Of course, not all people who need to think about fall prevention are at the stage where they need mobility aids to lessen their risk. Preparing early for your body’s natural weakening process is perhaps the most important. The healthier one stays as he/she ages will impact his/her abilities later in life. Being active remains one of the most important things one can do to decrease their fall risk throughout life. Exercise keeps your body in working condition and helps to maintain a better body weight, which will lessen stress on bones and joints. Being in good physical condition can also impact the damage to the body and its ability to heal if a fall occurs.
Here are a few simple things you can do to reduce your chances of a fall:
Be up to date on routine ear and eye exams. Better sight and hearing enhances awareness of your surroundings.
Exercise.

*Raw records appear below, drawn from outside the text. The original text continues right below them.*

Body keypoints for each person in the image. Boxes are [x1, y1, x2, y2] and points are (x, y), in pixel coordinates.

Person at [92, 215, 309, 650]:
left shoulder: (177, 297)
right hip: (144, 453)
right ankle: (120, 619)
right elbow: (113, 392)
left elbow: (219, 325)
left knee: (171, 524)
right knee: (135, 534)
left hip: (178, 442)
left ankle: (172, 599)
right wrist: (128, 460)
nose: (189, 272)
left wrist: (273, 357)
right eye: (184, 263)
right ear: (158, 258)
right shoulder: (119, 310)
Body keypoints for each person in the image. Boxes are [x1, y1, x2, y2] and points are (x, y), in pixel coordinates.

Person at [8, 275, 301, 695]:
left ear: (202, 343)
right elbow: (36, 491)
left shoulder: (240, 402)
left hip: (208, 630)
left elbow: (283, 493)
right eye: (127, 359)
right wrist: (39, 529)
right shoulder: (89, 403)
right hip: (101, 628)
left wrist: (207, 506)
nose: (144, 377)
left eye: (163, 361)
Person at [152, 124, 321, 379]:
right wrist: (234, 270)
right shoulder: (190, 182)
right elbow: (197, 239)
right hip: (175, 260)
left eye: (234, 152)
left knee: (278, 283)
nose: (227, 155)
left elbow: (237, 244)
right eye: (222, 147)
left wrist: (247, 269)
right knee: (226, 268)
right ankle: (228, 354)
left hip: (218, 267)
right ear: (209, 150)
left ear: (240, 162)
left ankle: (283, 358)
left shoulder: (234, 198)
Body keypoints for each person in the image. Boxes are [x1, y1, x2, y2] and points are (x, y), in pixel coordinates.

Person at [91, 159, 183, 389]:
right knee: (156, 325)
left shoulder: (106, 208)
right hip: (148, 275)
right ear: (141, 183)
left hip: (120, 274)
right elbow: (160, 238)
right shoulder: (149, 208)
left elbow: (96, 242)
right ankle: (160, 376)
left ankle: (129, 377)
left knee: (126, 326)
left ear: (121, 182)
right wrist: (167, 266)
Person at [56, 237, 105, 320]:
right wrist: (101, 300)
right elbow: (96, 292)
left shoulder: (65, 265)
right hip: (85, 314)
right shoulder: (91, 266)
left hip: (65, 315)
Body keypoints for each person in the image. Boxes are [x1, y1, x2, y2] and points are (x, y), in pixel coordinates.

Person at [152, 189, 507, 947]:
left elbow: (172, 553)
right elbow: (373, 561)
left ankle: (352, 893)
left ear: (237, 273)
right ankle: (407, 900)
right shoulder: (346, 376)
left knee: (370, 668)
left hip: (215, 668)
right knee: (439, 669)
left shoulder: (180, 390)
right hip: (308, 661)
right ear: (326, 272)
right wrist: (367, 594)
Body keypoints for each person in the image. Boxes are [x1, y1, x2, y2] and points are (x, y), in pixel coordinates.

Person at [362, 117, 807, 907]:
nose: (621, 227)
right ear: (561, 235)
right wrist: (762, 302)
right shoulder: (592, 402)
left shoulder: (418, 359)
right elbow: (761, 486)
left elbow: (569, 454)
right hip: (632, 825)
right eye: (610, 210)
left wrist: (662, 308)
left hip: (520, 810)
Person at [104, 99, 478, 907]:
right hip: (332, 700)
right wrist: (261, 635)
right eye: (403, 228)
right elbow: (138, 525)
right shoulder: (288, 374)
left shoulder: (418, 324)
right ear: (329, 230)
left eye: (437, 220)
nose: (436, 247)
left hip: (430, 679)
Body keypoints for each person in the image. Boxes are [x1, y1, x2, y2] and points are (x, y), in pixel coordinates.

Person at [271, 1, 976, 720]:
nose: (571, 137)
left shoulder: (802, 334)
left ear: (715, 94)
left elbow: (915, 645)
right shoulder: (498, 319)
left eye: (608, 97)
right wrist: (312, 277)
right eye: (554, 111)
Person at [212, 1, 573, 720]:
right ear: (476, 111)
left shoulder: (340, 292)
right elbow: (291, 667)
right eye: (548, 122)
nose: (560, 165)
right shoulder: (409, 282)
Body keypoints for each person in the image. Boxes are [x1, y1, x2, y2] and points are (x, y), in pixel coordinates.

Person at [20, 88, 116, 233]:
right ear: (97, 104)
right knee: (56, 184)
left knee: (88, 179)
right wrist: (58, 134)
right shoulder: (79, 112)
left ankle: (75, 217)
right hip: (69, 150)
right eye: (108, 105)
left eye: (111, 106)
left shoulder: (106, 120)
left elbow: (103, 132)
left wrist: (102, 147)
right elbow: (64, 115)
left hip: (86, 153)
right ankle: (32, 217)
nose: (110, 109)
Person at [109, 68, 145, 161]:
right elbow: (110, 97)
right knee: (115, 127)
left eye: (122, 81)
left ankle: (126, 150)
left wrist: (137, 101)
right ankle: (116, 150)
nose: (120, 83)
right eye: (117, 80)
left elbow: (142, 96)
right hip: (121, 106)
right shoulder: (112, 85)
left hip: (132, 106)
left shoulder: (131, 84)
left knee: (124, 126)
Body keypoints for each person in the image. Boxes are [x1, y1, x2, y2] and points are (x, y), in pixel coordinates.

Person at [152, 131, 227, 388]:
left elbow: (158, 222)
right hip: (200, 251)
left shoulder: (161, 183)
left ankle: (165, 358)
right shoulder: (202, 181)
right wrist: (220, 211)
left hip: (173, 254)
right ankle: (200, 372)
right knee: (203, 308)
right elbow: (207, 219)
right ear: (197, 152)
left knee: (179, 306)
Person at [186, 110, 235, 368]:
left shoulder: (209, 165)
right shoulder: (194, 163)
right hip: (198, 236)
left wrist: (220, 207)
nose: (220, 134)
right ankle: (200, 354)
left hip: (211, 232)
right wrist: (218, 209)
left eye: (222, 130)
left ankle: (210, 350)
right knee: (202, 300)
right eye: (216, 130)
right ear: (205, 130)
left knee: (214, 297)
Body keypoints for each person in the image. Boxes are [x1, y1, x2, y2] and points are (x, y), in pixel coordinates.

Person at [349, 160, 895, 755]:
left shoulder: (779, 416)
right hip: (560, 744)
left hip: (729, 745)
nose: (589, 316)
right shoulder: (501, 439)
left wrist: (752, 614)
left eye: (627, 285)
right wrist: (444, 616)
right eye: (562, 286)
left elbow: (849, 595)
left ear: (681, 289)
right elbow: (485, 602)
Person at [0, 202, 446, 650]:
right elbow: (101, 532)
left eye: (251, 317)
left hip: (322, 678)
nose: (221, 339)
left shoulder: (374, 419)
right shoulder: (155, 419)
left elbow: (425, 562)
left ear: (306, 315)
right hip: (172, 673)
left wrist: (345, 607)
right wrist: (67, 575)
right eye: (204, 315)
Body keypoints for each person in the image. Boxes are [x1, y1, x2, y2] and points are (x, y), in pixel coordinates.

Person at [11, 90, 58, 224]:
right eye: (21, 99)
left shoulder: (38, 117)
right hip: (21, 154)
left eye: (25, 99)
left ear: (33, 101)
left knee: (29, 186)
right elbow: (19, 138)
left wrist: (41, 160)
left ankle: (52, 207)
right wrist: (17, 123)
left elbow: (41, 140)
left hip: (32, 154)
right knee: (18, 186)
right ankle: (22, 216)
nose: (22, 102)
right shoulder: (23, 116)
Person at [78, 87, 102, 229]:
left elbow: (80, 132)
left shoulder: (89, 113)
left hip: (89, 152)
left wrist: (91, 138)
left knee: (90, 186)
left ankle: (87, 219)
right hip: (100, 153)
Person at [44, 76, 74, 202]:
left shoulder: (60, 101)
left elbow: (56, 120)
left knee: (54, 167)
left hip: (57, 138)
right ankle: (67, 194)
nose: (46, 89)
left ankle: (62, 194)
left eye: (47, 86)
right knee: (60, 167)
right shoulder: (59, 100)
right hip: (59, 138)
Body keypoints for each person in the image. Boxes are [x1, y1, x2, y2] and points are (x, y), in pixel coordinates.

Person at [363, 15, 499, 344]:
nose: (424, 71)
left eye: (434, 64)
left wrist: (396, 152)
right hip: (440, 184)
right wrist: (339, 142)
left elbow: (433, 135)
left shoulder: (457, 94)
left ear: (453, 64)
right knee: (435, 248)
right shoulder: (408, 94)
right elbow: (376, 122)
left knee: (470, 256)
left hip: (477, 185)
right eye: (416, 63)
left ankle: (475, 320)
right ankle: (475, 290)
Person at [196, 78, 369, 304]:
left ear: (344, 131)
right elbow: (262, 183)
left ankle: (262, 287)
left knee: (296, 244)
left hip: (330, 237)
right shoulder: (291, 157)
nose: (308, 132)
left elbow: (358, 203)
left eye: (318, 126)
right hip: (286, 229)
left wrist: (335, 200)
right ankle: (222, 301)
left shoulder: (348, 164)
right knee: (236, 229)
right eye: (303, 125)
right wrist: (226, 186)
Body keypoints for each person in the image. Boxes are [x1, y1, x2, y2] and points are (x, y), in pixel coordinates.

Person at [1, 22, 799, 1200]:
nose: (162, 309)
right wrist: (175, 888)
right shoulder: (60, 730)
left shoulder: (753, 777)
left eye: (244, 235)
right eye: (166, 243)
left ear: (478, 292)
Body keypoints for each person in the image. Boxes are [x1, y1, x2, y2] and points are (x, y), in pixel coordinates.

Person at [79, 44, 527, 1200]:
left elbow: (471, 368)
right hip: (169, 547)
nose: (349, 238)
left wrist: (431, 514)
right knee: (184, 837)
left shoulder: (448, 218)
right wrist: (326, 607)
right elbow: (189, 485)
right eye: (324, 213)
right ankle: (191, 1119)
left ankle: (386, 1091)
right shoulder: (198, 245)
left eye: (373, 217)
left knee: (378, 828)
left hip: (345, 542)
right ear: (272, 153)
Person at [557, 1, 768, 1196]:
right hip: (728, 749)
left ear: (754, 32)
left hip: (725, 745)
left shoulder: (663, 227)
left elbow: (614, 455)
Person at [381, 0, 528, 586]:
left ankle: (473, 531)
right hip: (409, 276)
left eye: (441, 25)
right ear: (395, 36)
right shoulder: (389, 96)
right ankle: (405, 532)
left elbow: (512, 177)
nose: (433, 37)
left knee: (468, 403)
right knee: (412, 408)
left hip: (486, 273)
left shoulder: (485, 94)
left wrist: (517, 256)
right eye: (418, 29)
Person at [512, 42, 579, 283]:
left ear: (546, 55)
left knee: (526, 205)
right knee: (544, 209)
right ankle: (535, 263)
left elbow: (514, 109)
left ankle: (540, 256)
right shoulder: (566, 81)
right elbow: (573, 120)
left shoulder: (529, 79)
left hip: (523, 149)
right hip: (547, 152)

Taking the time to do some physical activity each day - like going for a walk - will strengthen your muscles and coordination ability.
Keep your home area tidy. Misplaced items are the ones most often tripped over.
Utilize safety devices, such as a security pole or bath stool, to aid in standing, sitting and bathing.
As a precaution, be sure to have someone close by who can help you and you can easily get in contact with in the event an accident does happen.